I curl up into a ball while he continues punching the door, body shaking, eyes squeezed shut, trying my best to drown out the noise of my father punching a door and screaming and my brother crying so loud he doesn’t even sound human anymore.
Dad on the floor, flat on his ass, legs curved up into upside-down Vs, back against the door. Streaks of blood stain the wood above him. Both of his hands rest in his lap. He stares at them and we stare at him staring at them. Utter exhaustion befalls his face. His knuckles are black and blue and swollen. If his hands aren’t broken, they’re still plenty damaged. Every breath we emit is in danger of setting him off again, so for a while we try our best not to breathe. He ignores us and focuses on opening and closing his hand, grimacing with each motion. Eventually the blood on the door drips down into his hair and it’s the funniest thing I’ve ever seen in my life, but it’s also the scariest, too.
Everybody’s awake and it’s unclear if any of us have actually slept since this whole situation started. Sometimes I blink longer than other times and maybe that’s sleep, but who’s to say? Definitely don’t feel remotely close to rested , and judging by how everybody else looks, they don’t either.
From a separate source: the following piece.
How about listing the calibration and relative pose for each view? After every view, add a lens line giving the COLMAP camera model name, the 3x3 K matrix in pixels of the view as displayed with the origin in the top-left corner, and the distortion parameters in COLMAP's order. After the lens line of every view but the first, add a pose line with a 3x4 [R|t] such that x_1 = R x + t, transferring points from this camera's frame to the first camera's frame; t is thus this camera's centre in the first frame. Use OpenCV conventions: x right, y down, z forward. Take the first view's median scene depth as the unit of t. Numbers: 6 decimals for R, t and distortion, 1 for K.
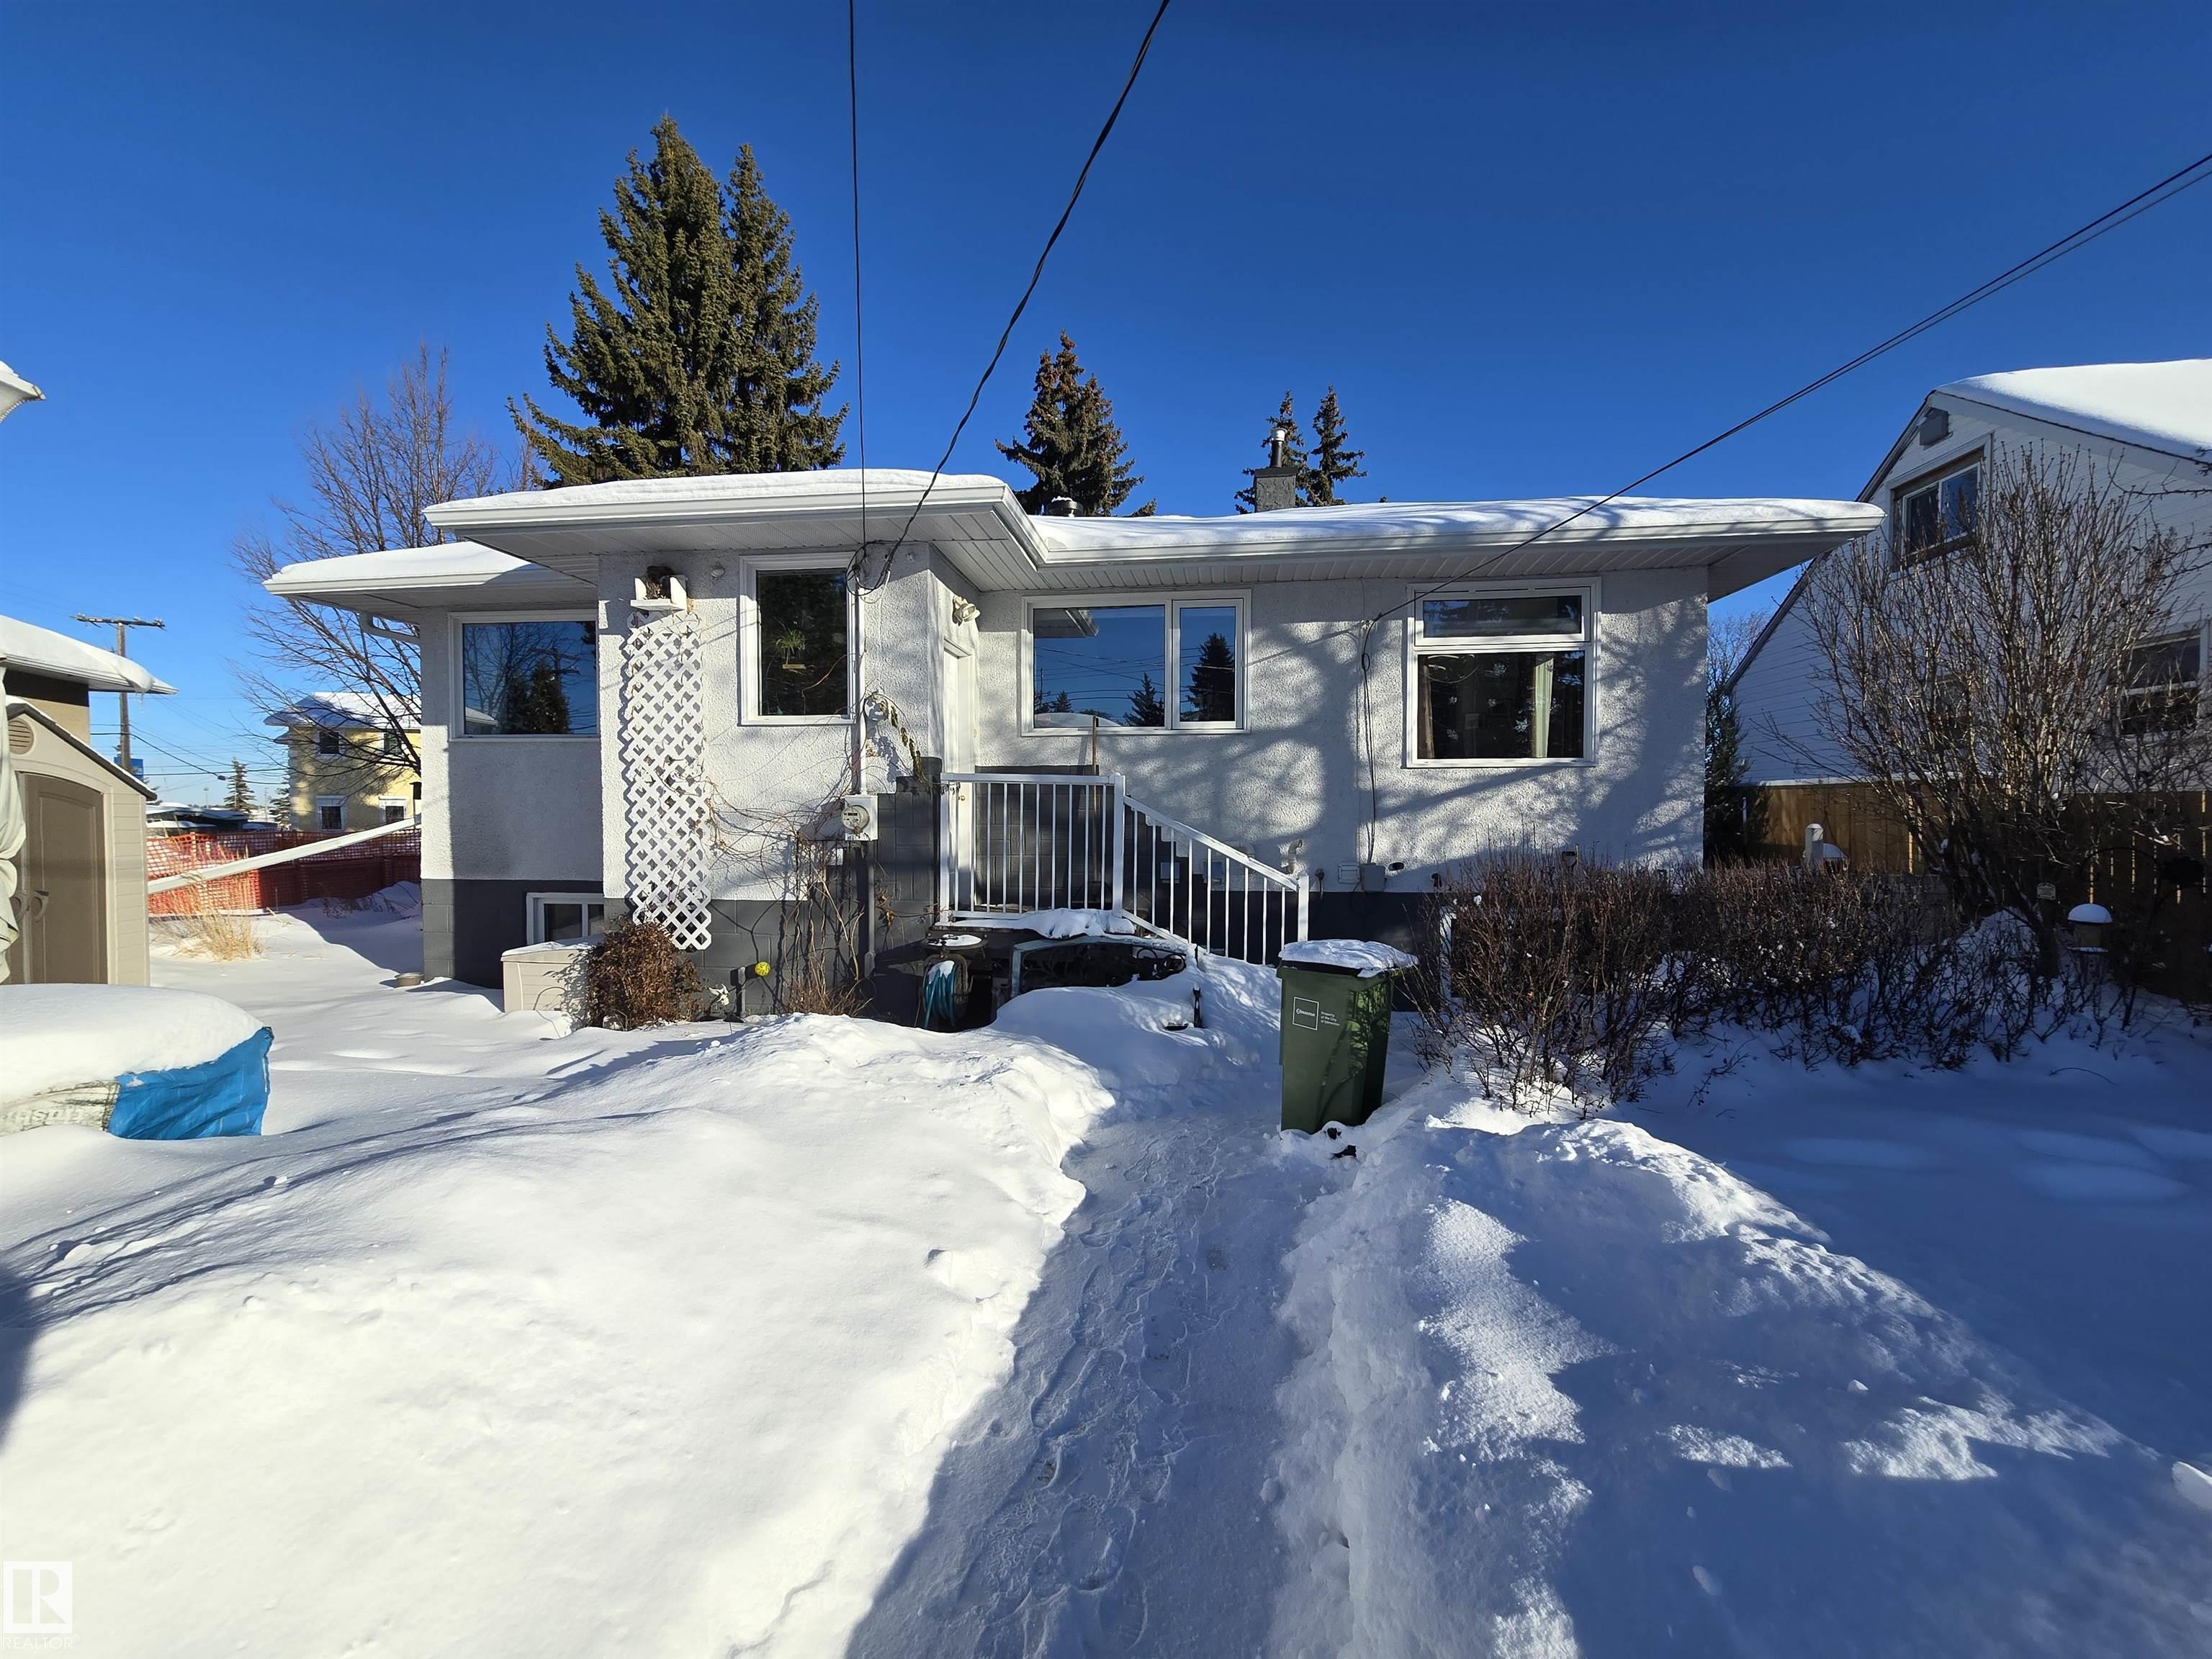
lens RADIAL K [[902.6, 0, 1107.7], [0, 902.6, 832.5], [0, 0, 1]] dist [-0.006051, 0.001058]
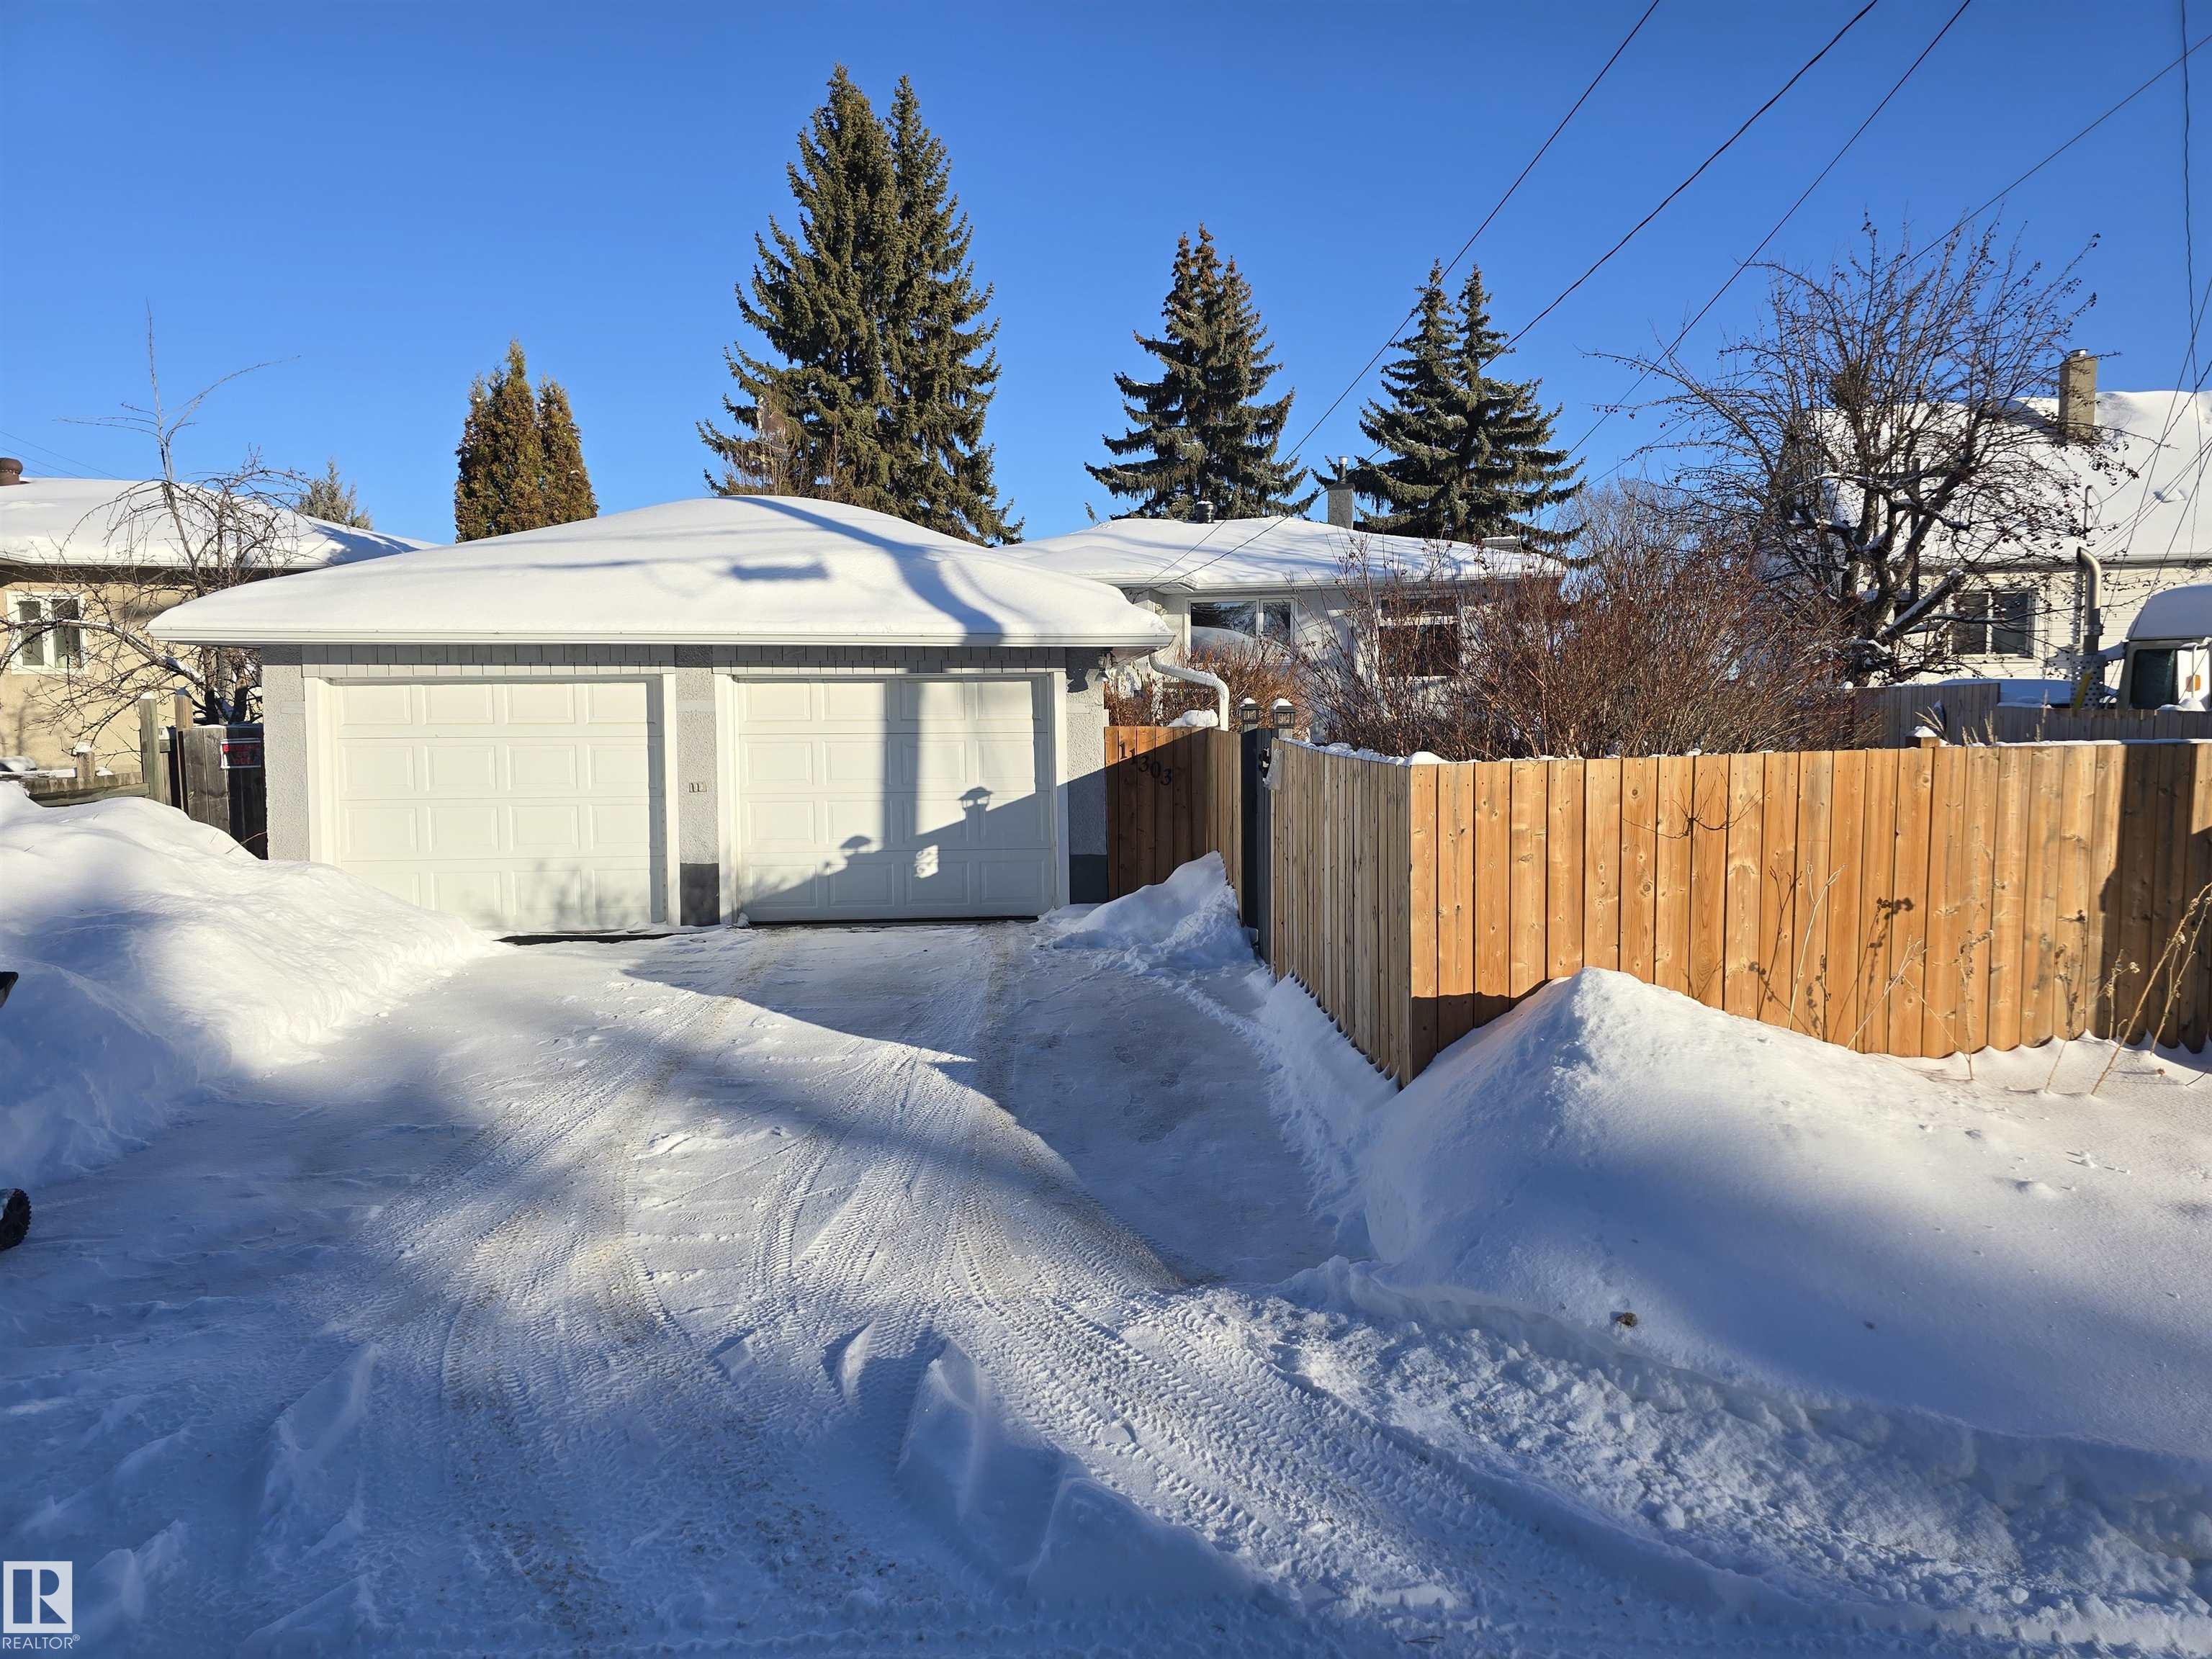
lens RADIAL K [[1496.3, 0, 1107.3], [0, 1496.3, 826.8], [0, 0, 1]] dist [0.004924, 0.000458]
pose [[0.994467, 0.006487, -0.104850, 0.025945], [-0.000030, 0.998109, 0.061470, 0.013174], [0.105050, -0.061127, 0.992587, -0.727827]]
I can’t remember the last time any of us changed position, except one of us must’ve moved at some point, because now Bobby has the thermos again, sipping water and trying his best to avoid eye contact with our father.
“How long have we been here?” I ask, only I don’t realize it’s me who asked it until Mom looks at me.
“I think this is day three,” she says, voice so incredibly weak, and I wonder if I sound the same.
“I thought it was four, maybe.”
“I don’t know, Mel.”
“Why hasn’t anybody come yet?”
“…I don’t know.”
I know she doesn’t know. None of us know. But I have to ask them, I have to say something, just to remind myself that the rest of my family exists and I haven’t conjured them up with my imagination. Just to remind myself that I’m not alone.
“I don’t think it was a tornado that did all this,” Dad says.
Mom glares at him, confused, cautious.
And I can’t resist the bait. “What do you mean?”